Segment Start: EXTRACTED TEXT

Application/Control Number: 09/806,743 
Art Unit: 2121 



Page 19 



Claim Rejections - 35 USC § 103 

9. The following is a quotation of 35 U.S.C. 103(a) which forms the basis for all 
obviousness rejections set forth in this Office action: 

(a) A patent may not be obtained though the invention is not identically disclosed or described as set forth in 
section 102 of this title, if the differences between the subject matter sought to be patented and the prior art are 
such that the subject matter as a whole would have been obvious at the time the invention was made to a person 
having ordinary skill in the art to which said subject matter pertains. Patentability shall not be negatived by the 
manner in which the invention was made. 

10. Claims 35, 56 & 75 are rejected under 35 U.S.C. 103(a) as being unpatentable over 
Iyer et al (USPN 5,899,992) in view of 

SAS Institute Inc., SAS OnlineDoc, Version 8, Cary, NC: SAS Institute Inc., (09/1999). 
The Iyer et al reference has been discussed above and does not explicitly teach the limitation 
of claims 35, 56 & 75. However, SAS Institute Inc. teaches the limitation of claims 35, 56 & 75.

Segment End: EXTRACTED TEXT

#### TASKS FOR THIS EXERCISE:
**a.** In the office action excerpt, under which provision of law are the claims rejected as unpatentable?
**b.** List every claim number that the office action excerpt says is rejected.
**c.** Write a continuation of the office action excerpt, starting after its last sentence.

Segment Start: DATA UNDER STUDY

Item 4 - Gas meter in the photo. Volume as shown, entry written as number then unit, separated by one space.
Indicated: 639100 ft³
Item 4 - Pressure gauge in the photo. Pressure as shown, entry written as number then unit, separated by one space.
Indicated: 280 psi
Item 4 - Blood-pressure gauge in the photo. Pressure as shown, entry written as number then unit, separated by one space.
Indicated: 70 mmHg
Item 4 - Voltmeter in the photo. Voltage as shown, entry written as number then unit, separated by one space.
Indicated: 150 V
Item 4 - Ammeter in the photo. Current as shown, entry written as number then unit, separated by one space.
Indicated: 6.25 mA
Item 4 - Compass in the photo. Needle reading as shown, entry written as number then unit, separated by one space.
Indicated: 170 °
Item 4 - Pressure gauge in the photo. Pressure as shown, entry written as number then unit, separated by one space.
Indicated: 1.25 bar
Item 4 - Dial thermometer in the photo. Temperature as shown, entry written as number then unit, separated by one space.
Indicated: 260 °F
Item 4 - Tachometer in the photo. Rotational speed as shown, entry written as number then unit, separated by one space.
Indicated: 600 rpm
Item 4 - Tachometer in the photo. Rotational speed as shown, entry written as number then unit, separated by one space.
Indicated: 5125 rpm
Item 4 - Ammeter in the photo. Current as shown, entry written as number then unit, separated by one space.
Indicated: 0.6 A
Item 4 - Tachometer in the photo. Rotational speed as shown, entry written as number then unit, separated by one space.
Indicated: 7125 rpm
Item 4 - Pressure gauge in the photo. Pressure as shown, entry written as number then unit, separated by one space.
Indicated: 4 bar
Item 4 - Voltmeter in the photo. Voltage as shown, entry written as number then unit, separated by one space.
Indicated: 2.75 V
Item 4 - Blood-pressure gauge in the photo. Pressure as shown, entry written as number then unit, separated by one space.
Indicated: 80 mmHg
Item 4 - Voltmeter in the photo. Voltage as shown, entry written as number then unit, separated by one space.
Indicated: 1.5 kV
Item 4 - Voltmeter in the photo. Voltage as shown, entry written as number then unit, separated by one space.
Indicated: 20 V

Segment End: DATA UNDER STUDY

#### ANSWERS FOR THE EXERCISE:
**a.** 35 U.S.C. 103(a)

**b.** 35, 56, 75

**c.**
Regarding Claim 35: 



Regarding claims 35, 56 & 75: 

SAS Institute Inc. describes, wherein the Data Reduction functions comprise: 
(1) build one or more data reduction matrices from a group comprising: (i) a Pearson-Product 
Moment Correlations matrix [Figure 40.13 (pagel-1)] It would have been obvious at the time 
the invention was made to a person having ordinary skill in the art to which said subject matters 
pertains, to employ a Pearson-Product Moment Correlations matrix or Covariance matrix, 
because as stated correlation measures the strength of the linear relationship between two 
variables, moreover, a correlation of 0 means that there is no linear association between two 
variables, and a correlation of 1 (-1) means that there is an exact positive (negative) linear 
association between the two variables; (ii) a Covariances matrix; and (iii) a Sum of Squares and 
Cross Products (SSCP) matrix, (2) export a resultant matrix, and (3) restart a matrix operation.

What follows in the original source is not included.